CNBC: This was the year it became clear that Big Tech – Google, Facebook, Uber – is coming for finance. What do you think of that threat?
Pinto: I think it’s only a matter of time before they participate in financial services in a bigger way. We have to assume that they will be real competitors.
The retail banking business has slightly bigger margins and less complexity so I see more head-to-head competition there. However, the reaction to Libra and the heightened sensitivity to digital currencies shows that it may take some time. That said, I wouldn’t act under the assumption that Libra is completely dead. In our case, we’re working on the development of JPM Coin which uses blockchain to make instantaneous payments across the world.
CNBC: In retail banking, digital banks like Chime in the U.S. and Monzo and Revolut overseas have managed to rapidly acquire customers, at least partly at the expense of big banks like J.P. Morgan and Wells Fargo. How do you see that playing out?
Pinto: They are acquiring clients, but the challenge is acquiring profitability.

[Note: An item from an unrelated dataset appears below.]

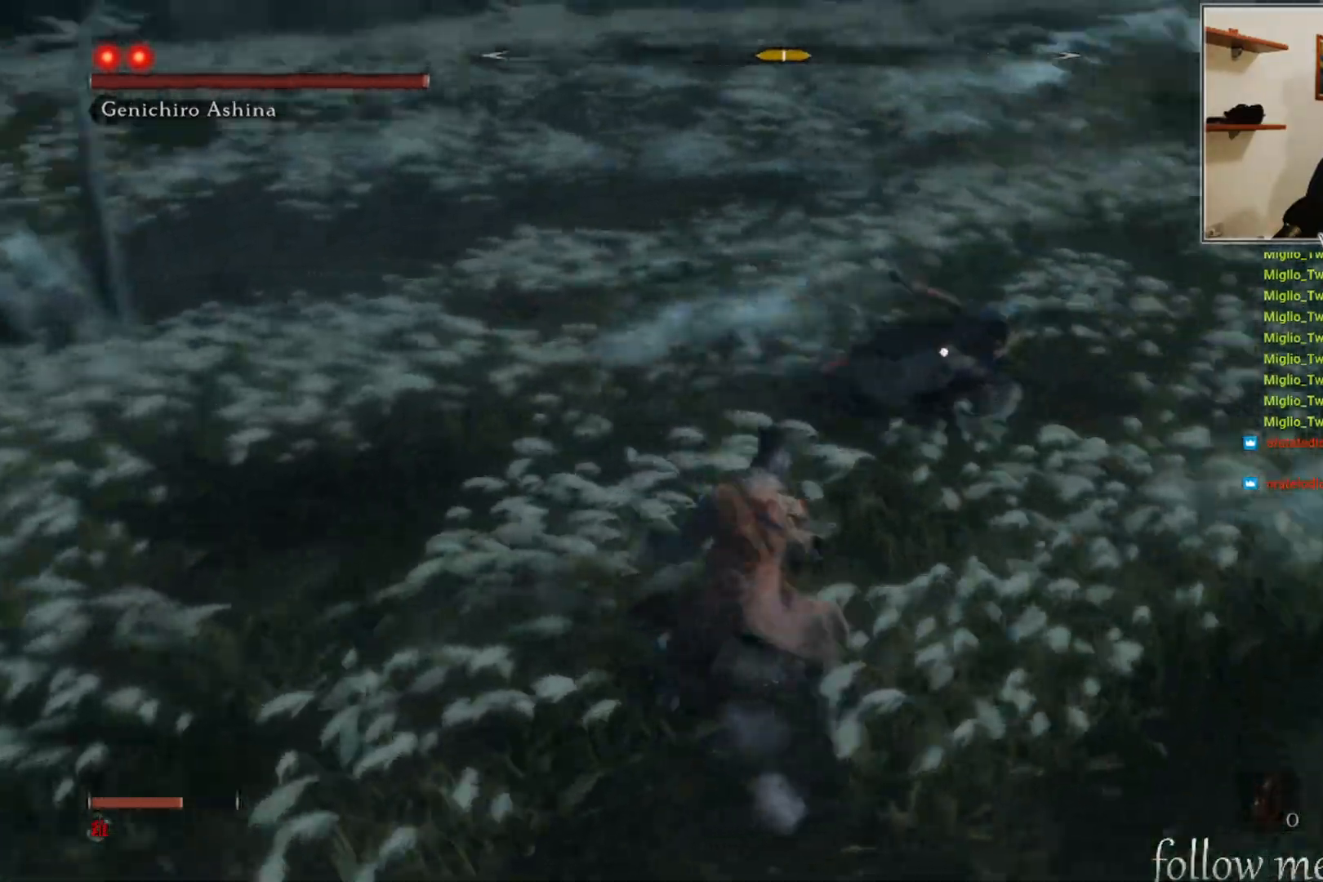
{"buttons": [], "left_stick": "down-left", "right_stick": "center", "events": [[250, "A", "down"], [433, "A", "up"]]}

Their valuations are going up because the number of clients is rising, but they will need to show that they can convert clients into primary accounts and profitable relationships.
The other issue to pay attention to is infrastructure and controls. As some digital banks gain in size and significance, I expect that they will be held to the same high standards of traditional retail banks.
They may or may not succeed, but we need to watch all these things. It’s a very dynamic space. The last thing you want is to feel invincible and then realize that you should have paid more attention.
CNBC: While J.P. Morgan has a massive budget for technology – it spends north of $11 billion annually on technology – executives said this year that tech costs would rise more slowly in the future. Will that hamper innovation?
Pinto: I believe we can get another 20% or 30% of extra output per dollar of investment into technology as we continue standardizing and modernizing our platforms.
Everything is changing so fast that if you miss the train of innovation, it’s going to be very difficult to catch up. The risk is to stop investing.
What made this CNBC interview published here (in part) interesting were three points raised by J.P. Morgan Chase co-president and co-chief operating officer, an important deputy to CEO Jamie Dimon. Most important of all perhaps was his final comment, “If you miss the train of innovation, it’s going to be very difficult to catch up.” As for the three points of interest, consider these:
Perhaps you thought blockchain was taking a back seat or simply lying low for now? Think again; “In our case, we’re working on the development of JPM Coin which uses blockchain to make instantaneous payments across the world.”
Furthermore, thought fintechs would escape the oversight baggage that comes with being a big bank? The lines may blur very soon; “As some digital banks gain in size and significance, I expect that they will be held to the same high standards of traditional retail banks.”
Finally, even with a spend-rate on technology “north of $11 billion annually” and with the prospect that “tech costs would rise more slowly in the future,” this is one bank that continues to value the investment it makes in tech. But it’s also a clarion call to standardization and yes, modernization; “we can get another 20% or 30% of extra output per dollar of investment into technology as we continue standardizing and modernizing our platforms.”
All of which is to say that if this is what a bank of the size of J.P. Morgan Chase is paying attention to, should the NonStop community be doing the same? Do we run the risk of missing the innovation train? Perhaps not, but it’s still a topic worth discussing in 2020!